• _Action item_
State the count of lines below featuring the word "hand", and write nothing further.

Recorded data section start

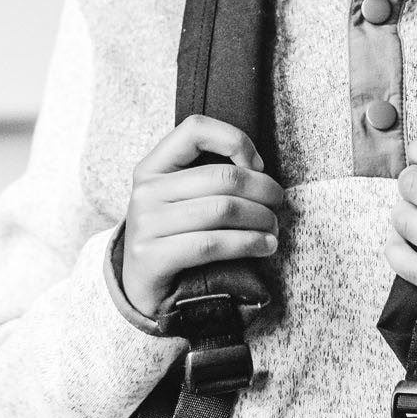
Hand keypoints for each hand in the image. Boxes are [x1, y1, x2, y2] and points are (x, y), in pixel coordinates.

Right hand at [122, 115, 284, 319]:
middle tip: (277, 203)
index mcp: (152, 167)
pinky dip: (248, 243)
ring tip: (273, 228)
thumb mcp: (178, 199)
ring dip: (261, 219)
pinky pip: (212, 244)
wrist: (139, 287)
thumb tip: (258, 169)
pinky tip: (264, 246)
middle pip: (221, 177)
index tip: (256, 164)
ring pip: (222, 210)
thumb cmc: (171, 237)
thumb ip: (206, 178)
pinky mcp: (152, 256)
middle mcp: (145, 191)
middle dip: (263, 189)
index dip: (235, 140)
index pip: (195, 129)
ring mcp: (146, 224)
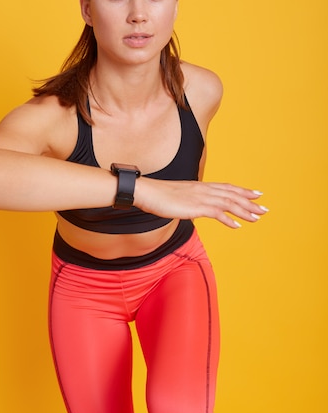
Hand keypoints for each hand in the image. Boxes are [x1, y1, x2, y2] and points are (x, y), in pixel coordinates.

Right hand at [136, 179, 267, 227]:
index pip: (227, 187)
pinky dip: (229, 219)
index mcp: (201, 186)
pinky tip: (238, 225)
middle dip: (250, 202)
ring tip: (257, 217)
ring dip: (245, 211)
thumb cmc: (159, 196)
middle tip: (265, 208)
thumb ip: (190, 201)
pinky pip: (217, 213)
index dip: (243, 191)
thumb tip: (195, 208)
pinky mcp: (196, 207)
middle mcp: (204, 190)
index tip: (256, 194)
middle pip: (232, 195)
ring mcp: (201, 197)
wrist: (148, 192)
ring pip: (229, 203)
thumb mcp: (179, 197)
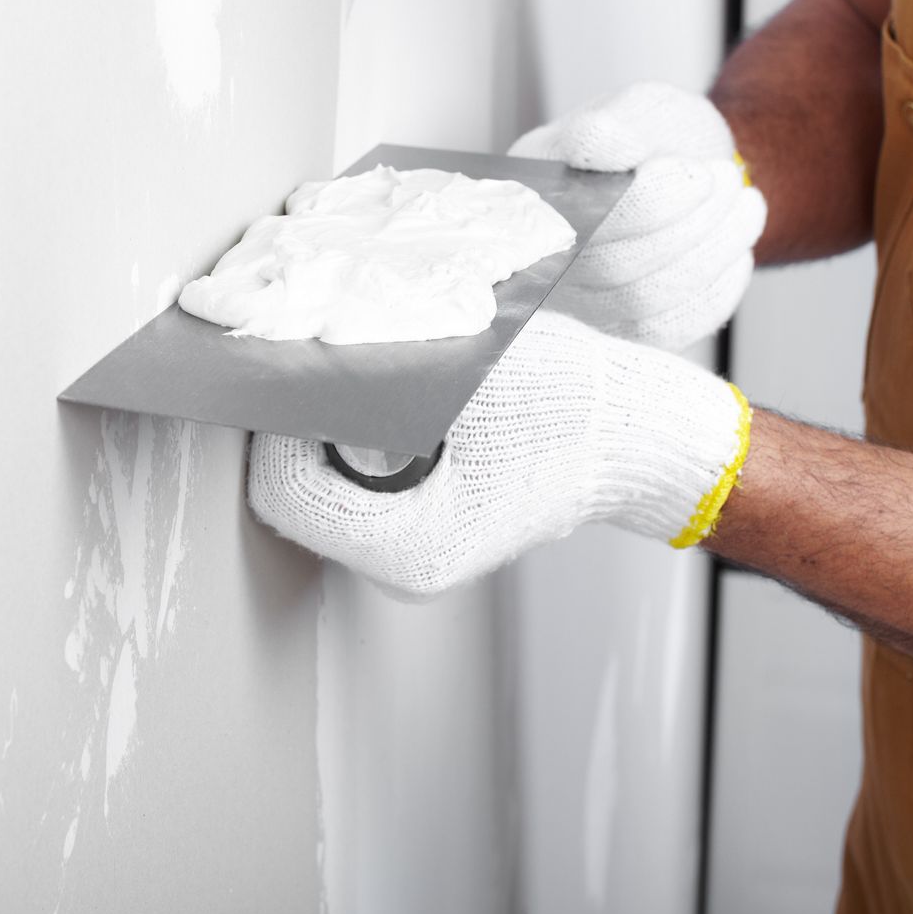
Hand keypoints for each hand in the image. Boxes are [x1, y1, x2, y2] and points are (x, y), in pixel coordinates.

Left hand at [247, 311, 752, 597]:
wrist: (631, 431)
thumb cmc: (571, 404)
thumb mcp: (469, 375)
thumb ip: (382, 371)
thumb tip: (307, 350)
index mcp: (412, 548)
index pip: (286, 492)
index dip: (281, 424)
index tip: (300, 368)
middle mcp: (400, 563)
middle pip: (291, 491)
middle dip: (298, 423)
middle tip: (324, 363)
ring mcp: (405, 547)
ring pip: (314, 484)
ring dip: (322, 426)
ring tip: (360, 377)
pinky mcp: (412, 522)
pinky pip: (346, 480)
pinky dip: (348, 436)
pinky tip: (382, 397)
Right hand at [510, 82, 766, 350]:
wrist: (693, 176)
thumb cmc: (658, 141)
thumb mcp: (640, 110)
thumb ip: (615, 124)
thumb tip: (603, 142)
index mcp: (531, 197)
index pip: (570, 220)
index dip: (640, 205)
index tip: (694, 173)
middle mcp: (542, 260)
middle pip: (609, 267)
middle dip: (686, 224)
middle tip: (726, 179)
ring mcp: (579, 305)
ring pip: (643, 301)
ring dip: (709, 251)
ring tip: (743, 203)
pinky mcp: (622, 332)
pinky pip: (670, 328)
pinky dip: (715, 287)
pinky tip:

Recorded data section end

• _Response to this task_
7